◆ Activity ◆
Search the material below for "lines" and copy every line where it occurs.

◆ Input records ◆

-- Opening Marker --

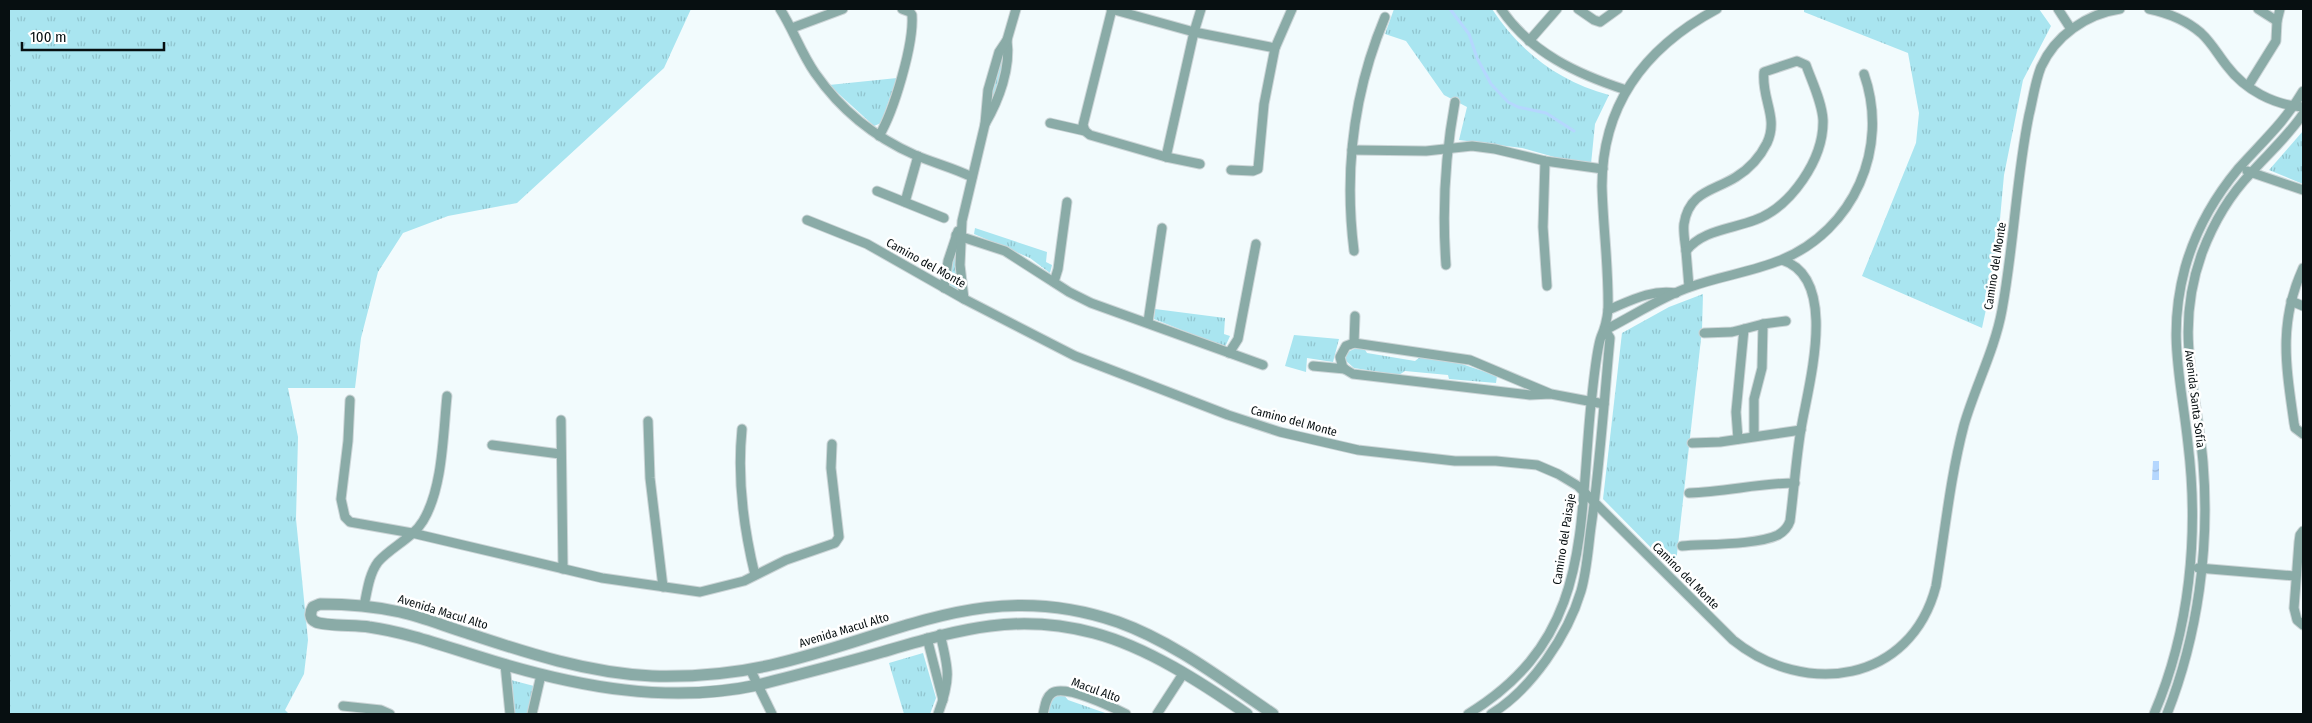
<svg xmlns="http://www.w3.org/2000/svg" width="2312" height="723" viewBox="0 0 2312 723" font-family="'Fira Sans Condensed',sans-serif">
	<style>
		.grass { fill: url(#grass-tufts) }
		.water { fill: url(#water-waves) }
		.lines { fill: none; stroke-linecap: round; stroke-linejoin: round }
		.stream { stroke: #b5d7fe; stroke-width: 3 }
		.minor-casing { stroke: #ccd5d7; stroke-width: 11 }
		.tertiary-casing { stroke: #ccd5d7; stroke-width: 13 }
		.minor { stroke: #8aaba7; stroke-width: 9 }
		.tertiary { stroke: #8aaba7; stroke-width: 11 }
		.labels { text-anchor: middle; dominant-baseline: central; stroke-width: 5; stroke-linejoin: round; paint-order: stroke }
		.street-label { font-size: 12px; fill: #070f11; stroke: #fff }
	</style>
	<defs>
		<pattern id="grass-tufts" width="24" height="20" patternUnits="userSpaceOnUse" patternTransform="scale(1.25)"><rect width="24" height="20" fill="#a9e5f0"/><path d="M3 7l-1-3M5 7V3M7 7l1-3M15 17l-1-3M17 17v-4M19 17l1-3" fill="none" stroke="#90c3cd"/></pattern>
		<pattern id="water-waves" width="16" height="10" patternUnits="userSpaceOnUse" patternTransform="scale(1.25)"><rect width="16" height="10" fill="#b5d7fe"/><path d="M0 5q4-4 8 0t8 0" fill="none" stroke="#9ab7d9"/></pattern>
	</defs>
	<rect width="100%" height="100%" fill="#f2fbfd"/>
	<!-- grass -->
	<g class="grass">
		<path d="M 9,9 L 691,9 L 664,68 L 517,203 L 448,216 L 403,233 L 378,272 L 361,338 L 355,388 L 288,388 L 298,437 L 296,519 L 308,640 L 304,674 L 285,710 L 289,714 L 9,714 Z"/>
		<path d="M 1394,9 L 1492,9 C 1521,53 1559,81 1609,95 L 1595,124 L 1591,164 L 1565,160 L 1522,148 L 1459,140 L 1467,107 L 1444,95 L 1406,41 L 1385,34 Z"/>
		<path d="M 1804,9 L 2039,9 L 2051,26 L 2023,80 L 2004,175 L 1996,263 L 1982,328 L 1862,276 L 1916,143 L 1919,113 L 1908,53 L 1804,12 Z"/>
		<path d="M 1002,52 L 1006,53 L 993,105 L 988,104 Z"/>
		<path d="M 897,78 L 881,123 L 874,126 L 829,85 Z"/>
		<path d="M 2303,131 L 2303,184 L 2269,170 Z"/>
		<path d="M 975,228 L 1047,252 L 1046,262 L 1052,265 L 1050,273 L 1030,258 L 974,234 Z"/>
		<path d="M 960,240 L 956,261 L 958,291 L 948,286 L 948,267 Z"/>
		<path d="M 1703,294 L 1702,330 L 1675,572 L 1603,499 L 1622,333 L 1669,307 Z"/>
		<path d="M 1155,309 L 1225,318 L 1224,334 L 1230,336 L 1225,347 L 1154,319 Z"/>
		<path d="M 1294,335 L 1339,339 L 1333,362 L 1307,358 L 1306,372 L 1285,366 Z"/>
		<path d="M 1356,348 L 1364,348 L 1367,353 L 1415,361 L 1420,357 L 1462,364 L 1497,376 L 1496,383 L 1449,379 L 1448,375 L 1405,371 L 1399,375 L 1354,368 L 1344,359 L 1346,353 Z"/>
		<path d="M 923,653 L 936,698 L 930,714 L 904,714 L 889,663 Z"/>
		<path d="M 511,680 L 534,686 L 529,714 L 515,714 Z"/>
		<path d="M 1060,695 L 1064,695 L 1068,700 L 1108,714 L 1048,714 L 1051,700 L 1054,696 Z"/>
	</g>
	<!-- water -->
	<path class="water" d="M 2153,461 L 2159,461 L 2159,480 L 2152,480 Z"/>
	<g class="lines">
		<!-- stream -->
		<path class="stream" d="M 1450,9 L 1469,34 L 1477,58 L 1491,84 L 1508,102 L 1518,107 L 1546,113 L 1574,131"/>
		<defs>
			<g id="minor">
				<path d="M 780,9 C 793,29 801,53 815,73 C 840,109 874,137 915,155 C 934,163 954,168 972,177"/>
				<path d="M 1111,9 L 1194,32 L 1275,48"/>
				<path d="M 1501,9 C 1531,53 1577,74 1626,90"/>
				<path d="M 1578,9 L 1594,20 L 1600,22 L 1618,9"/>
				<path d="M 2058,9 L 2071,29"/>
				<path d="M 2149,9 C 2168,13 2186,20 2201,33 C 2212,43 2218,55 2227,66 C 2245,90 2274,105 2303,107"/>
				<path d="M 2258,9 L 2277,21"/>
				<path d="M 792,28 L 843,9"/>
				<path d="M 1529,41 L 1557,9"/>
				<path d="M 1797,61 L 1806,65 C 1812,82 1822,102 1823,120 C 1824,159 1791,207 1755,220 C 1732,229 1702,230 1686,251 C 1685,242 1683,232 1684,224 C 1689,191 1714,191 1736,177 C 1749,169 1760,157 1767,143 C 1779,117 1761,99 1764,72 Z"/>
				<path d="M 2248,86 L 2276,41 L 2277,21 L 2280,9"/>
				<path d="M 1050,123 L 1085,131 L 1090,135 L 1166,157 L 1200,164"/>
				<path d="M 985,124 C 999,100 1011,68 1007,40"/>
				<path d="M 1085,131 L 1083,125 L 1112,9"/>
				<path d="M 879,136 C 894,111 914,44 912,15 L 910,12 L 902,9"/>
				<path d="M 1352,150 L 1426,151 L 1472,146 L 1495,149 L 1545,161 L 1603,169"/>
				<path d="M 1166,157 L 1194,32 L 1201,9"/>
				<path d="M 1545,161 L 1543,227 L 1547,286"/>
				<path d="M 1231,170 L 1253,171 L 1258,169 L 1264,104 L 1275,48 L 1292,9"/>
				<path d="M 2247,171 L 2303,190"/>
				<path d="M 877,191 L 944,218"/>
				<path d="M 905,202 L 918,156"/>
				<path d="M 807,220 L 867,244 L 964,299 L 1075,356 L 1228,415 L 1280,432 L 1358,450 L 1455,461 L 1496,461 L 1537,465 L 1558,474 L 1578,486 L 1733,640 C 1805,698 1911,683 1936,586 C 1945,532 1950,478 1964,425 C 1975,387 1995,349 2002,310 C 2014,245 2016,179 2029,115 C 2033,99 2035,82 2041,67 C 2055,36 2086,14 2120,9"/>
				<path d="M 956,235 L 1005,251 L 1069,292 L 1091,303 L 1263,365"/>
				<path d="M 1354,251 C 1344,171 1354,91 1385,17"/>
				<path d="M 1686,251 L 1689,287"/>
				<path d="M 1446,265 C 1442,210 1445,156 1455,102"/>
				<path d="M 2303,268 C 2278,323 2286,366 2294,423 L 2295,428 L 2303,434"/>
				<path d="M 1054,282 L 1058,269 L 1067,202"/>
				<path d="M 944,288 L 948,261 L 958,231"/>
				<path d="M 964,299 L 960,265 L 962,221 L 985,124 L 988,90 L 999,52 L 1007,40 L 1016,9"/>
				<path d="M 2291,301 L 2303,306"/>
				<path d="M 1608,310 C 1630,301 1651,289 1676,293"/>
				<path d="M 1148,322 L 1162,228"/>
				<path d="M 1763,324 L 1786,321"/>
				<path d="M 1605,330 C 1631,317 1663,296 1690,287 C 1720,276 1752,272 1781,260 C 1854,230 1890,148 1864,74"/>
				<path d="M 1704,333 L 1732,332 L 1744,329"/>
				<path d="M 1354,343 L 1355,316"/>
				<path d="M 1229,353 L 1238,339 L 1256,244"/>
				<path d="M 1313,366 L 1345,369"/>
				<path d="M 1551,394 L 1530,395 L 1353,374 L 1343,368 L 1340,357 L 1346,346 L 1354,343 L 1470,360 L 1551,394 L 1604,404"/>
				<path d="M 350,400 L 348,441 L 341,499 L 345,517 L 350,522 L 412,533 L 602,578 L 700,592 L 744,581 L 786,560 L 835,543 L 839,537 L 831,468 L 832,444"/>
				<path d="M 561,420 L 563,569"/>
				<path d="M 648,421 L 650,478 L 663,587"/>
				<path d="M 742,429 C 737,479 743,526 755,575"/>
				<path d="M 1738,439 L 1736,412 L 1744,329 L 1763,324 L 1762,368 L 1754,399 L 1754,436"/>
				<path d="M 1692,443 L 1720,442 L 1801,430"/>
				<path d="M 492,445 L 560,454"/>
				<path d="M 1689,493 C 1725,492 1760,483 1795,483"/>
				<path d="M 2303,531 L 2300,535 L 2299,542 L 2294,608 L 2297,620 L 2303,625"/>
				<path d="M 1682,546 C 1707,544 1757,545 1778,535 C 1785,531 1788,527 1790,521 C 1794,490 1796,459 1801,429 C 1808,386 1840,278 1782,260"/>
				<path d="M 2198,568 L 2295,576"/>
				<path d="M 364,606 C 367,592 369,574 378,562 C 391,547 413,538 423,521 C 443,488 443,434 447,396"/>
				<path d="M 927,638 L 943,700"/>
				<path d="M 505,664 L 510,714"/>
				<path d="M 750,669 L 772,714"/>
				<path d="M 343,706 L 381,710 L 390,714"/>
				<path d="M 532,714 L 541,675"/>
				<path d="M 938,714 C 951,679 949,670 940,634"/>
				<path d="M 1043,714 C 1045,707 1045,698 1052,693 C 1065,684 1112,707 1126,714"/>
				<path d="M 1157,714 L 1183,674"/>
				<path d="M 1468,714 C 1592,638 1578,532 1591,404 C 1593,388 1596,351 1601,337 C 1605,328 1607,320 1608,310 C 1609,269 1603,228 1602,186 C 1602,104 1646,47 1717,9"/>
				<path d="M 1491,714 C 1531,690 1568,635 1581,591 C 1587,570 1588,549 1591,527 C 1600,465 1604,401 1610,338 L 1605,330"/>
				<path d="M 2154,714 C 2190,630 2199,534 2188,444 C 2181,378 2167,335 2185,268 C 2195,232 2214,198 2238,169 C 2262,142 2284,123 2303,91"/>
				<path d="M 2167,714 C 2198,635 2210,547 2203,462 C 2196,385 2174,331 2202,253 C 2213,224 2229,196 2251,173 C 2269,153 2288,136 2303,114"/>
			</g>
			<path id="tertiary" d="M 1247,714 C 1202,683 1147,647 1094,633 C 1015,612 958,630 882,652 C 841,664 800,674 758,685 C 669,704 579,687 493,661 C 452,649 411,633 369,627 C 357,625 324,626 316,622 C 309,619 310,612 313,607 L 320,604 C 347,604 373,606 400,612 C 423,617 444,626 467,633 C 527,653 588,673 652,676 C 692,677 732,674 771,665 C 896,637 985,576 1118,622 C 1174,642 1224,681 1273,714"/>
		</defs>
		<!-- minor casing -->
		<use href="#minor" class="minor-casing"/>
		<!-- tertiary casing -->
		<use href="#tertiary" class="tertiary-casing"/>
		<!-- minor -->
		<use href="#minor" class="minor"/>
		<!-- tertiary -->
		<use href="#tertiary" class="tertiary"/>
	</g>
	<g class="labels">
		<!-- street labels -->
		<g class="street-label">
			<text transform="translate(926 263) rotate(29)">Camino del Monte</text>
			<text transform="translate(1995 266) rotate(-81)">Camino del Monte</text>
			<text transform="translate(2195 399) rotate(83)">Avenida Santa Sofía</text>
			<text transform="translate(1294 421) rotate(15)">Camino del Monte</text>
			<text transform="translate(1564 539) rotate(-81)">Camino del Paisaje</text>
			<text transform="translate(1686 576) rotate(45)">Camino del Monte</text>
			<text transform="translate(443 612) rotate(17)">Avenida Macul Alto</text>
			<text transform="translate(844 630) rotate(-17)">Avenida Macul Alto</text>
			<text transform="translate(1096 690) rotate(20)">Macul Alto</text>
		</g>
	</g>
	<!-- border -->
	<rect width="2312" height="723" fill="none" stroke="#070f11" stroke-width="20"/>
	<!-- scale -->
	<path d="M22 42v8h142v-8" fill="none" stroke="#070f11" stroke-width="2.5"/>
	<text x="30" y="42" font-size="15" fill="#070f11" stroke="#ffffff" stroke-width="4" paint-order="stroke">100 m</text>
</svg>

-- Closing Marker --

◆ Expected answer ◆
		.lines { fill: none; stroke-linecap: round; stroke-linejoin: round }
	<g class="lines">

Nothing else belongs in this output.